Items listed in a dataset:
= Beginning of Section =

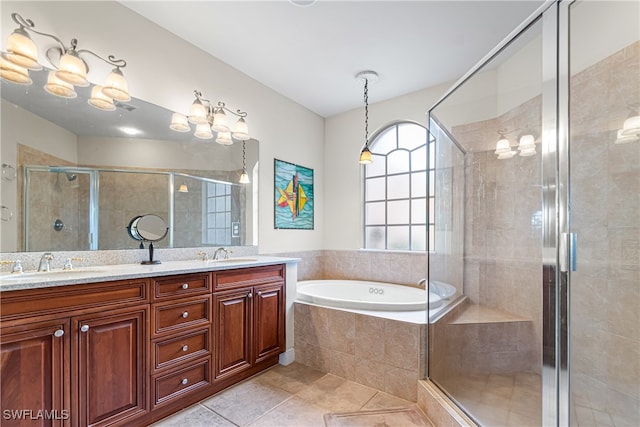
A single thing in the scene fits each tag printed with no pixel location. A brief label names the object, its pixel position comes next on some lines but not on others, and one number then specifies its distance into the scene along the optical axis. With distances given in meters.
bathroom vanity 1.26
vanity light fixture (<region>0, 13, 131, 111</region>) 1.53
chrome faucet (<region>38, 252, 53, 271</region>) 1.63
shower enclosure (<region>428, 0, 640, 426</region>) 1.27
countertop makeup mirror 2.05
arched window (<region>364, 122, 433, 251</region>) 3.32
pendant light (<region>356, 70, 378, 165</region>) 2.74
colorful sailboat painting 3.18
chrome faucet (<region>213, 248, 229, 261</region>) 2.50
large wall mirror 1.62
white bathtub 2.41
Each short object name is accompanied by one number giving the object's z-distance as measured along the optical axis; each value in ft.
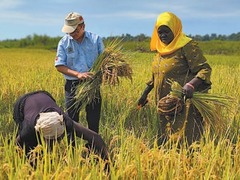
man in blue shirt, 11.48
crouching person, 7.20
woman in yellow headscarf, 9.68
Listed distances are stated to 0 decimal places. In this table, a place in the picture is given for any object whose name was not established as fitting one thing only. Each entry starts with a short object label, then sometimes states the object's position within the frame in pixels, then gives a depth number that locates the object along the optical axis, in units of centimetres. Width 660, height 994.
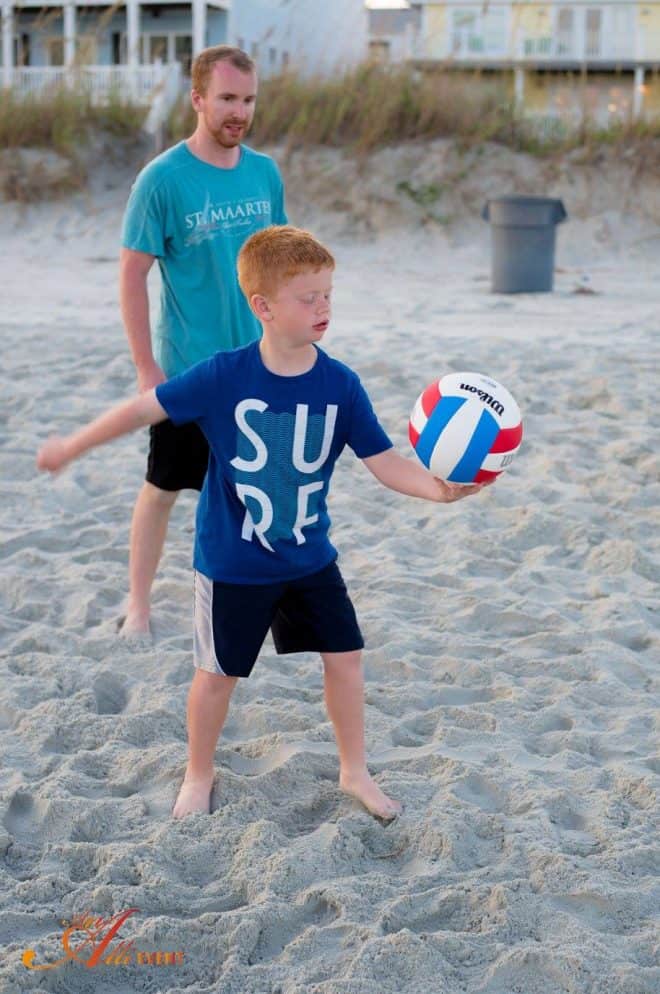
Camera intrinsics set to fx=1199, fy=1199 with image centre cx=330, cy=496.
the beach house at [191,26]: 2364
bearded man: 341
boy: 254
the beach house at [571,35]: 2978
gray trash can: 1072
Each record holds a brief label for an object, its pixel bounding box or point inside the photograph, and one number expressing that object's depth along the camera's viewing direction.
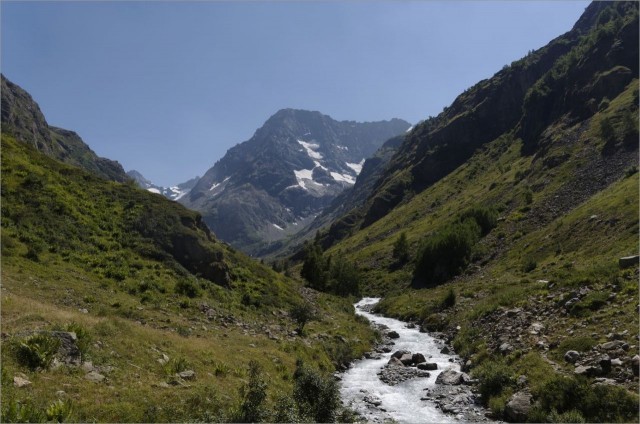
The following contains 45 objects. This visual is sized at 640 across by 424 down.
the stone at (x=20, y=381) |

= End of Section =
= Beginning of Section =

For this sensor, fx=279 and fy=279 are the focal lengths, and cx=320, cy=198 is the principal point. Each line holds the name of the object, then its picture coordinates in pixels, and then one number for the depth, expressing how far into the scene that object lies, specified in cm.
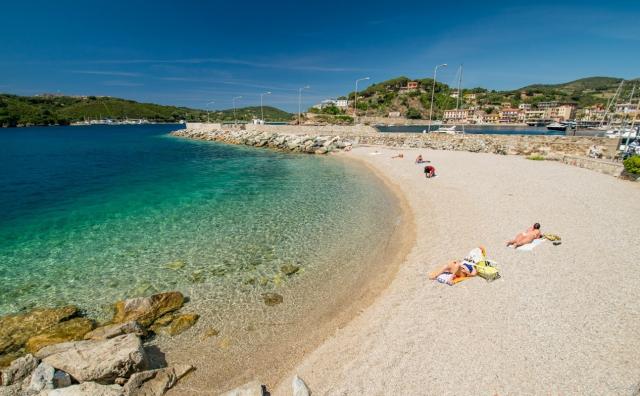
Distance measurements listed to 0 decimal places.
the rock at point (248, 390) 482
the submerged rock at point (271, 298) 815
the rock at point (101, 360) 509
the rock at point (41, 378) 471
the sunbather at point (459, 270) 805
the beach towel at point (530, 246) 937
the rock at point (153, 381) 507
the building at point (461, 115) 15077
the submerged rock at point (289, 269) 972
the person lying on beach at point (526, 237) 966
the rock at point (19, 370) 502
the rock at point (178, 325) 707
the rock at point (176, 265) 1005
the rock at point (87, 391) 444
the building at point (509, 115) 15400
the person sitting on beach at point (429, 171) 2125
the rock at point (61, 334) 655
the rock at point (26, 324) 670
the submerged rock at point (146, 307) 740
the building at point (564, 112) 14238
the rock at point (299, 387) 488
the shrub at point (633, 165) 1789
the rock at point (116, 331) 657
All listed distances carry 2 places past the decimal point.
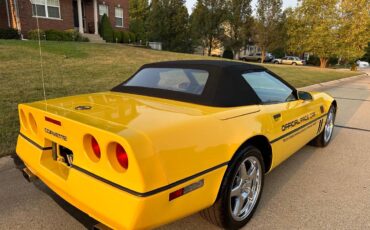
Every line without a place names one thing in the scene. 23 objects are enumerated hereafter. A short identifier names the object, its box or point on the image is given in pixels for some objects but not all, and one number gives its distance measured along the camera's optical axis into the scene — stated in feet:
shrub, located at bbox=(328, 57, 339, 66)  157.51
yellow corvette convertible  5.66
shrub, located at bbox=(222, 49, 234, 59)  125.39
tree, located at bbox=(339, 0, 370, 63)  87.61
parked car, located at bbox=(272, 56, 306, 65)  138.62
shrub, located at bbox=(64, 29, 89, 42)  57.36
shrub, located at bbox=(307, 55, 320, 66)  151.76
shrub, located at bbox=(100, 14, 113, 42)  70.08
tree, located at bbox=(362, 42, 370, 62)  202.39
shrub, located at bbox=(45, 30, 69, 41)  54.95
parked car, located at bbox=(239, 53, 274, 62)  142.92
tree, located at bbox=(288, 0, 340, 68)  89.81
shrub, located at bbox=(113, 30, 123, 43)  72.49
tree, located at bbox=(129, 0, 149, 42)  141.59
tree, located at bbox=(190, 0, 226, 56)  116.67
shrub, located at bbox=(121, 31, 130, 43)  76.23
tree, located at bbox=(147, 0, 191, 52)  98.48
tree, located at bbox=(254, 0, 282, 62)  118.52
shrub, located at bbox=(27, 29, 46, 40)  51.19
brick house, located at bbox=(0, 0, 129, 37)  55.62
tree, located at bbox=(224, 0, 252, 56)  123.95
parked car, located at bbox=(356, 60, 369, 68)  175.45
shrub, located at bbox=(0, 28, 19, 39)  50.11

= End of Section =
= Beginning of Section =

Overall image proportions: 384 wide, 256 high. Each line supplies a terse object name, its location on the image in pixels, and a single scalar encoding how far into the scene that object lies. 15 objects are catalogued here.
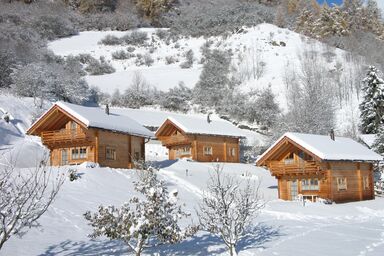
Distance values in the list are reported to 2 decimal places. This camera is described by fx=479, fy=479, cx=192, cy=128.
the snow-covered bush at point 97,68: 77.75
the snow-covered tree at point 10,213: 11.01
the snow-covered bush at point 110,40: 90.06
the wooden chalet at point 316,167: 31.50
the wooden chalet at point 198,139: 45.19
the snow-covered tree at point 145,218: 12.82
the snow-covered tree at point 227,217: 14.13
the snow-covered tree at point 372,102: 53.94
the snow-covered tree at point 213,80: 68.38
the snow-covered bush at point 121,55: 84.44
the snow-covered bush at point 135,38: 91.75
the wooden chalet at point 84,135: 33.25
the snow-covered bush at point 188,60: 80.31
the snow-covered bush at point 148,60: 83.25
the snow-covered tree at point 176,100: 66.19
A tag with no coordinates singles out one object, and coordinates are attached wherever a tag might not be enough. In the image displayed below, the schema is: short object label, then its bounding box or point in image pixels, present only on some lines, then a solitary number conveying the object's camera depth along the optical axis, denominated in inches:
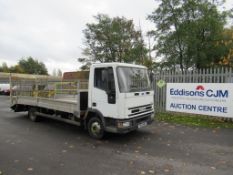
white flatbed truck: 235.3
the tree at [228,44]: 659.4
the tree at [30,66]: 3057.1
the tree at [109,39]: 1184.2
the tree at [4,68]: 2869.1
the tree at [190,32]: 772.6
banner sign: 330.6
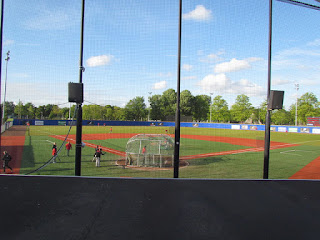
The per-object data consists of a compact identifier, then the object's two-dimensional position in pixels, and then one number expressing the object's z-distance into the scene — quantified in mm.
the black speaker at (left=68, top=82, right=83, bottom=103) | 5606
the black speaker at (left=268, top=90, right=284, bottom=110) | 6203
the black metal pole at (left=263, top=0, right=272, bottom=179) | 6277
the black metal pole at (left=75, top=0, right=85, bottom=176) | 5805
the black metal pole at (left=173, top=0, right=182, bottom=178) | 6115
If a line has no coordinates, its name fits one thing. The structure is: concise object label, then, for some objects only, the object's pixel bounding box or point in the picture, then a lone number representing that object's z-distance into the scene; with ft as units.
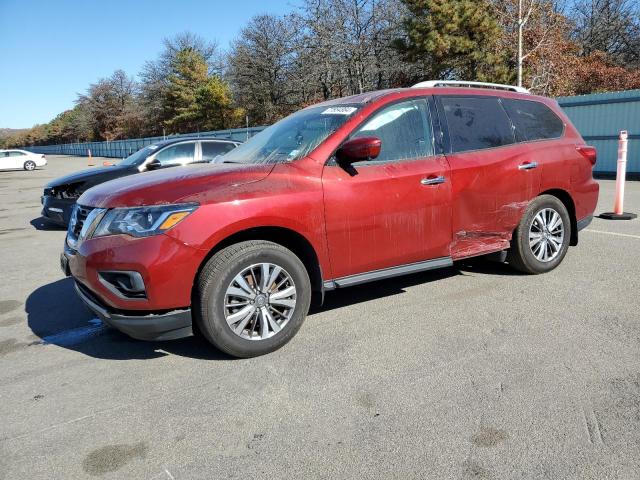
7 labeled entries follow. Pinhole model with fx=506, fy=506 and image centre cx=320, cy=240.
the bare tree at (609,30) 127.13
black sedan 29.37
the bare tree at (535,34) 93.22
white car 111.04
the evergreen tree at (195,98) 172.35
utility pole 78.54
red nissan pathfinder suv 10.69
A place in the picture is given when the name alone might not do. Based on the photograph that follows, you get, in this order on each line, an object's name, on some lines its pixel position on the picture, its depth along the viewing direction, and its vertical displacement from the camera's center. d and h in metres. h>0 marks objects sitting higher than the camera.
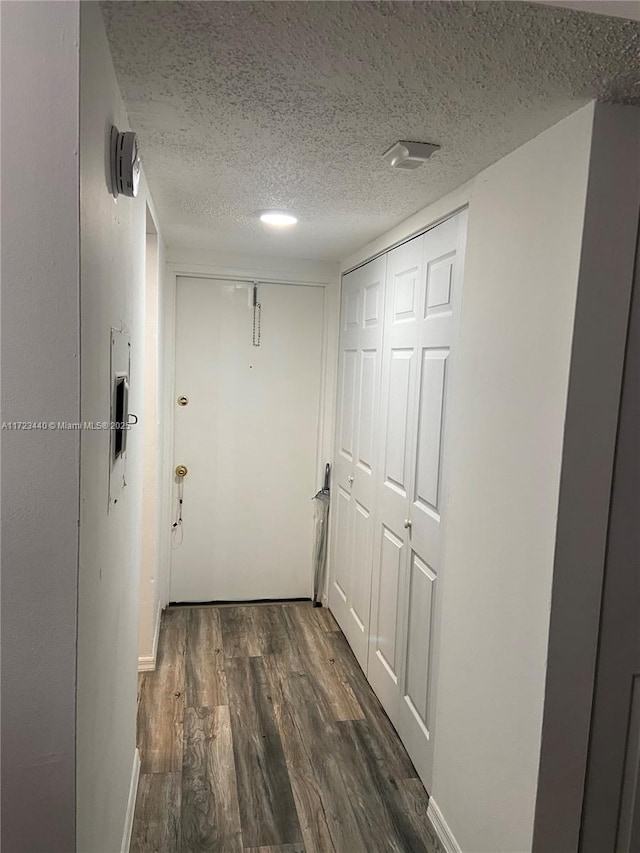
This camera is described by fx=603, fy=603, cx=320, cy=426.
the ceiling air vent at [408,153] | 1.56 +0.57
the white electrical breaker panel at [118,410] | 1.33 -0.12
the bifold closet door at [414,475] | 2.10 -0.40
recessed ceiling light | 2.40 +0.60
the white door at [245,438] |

= End of Section =

In the lines above, locate the string "sitting". Copy every line where it occurs.

the person sitting on beach at point (429, 171) 2125
A place in the picture is given when the name alone might not do. Based on the photograph that follows, you get, in this order on each line, an object's name, on some lines its pixel position on the picture, its depth along the viewing direction, and its vertical displacement from the camera's center. d and h in metres. h>0 marks objects sitting higher than the camera.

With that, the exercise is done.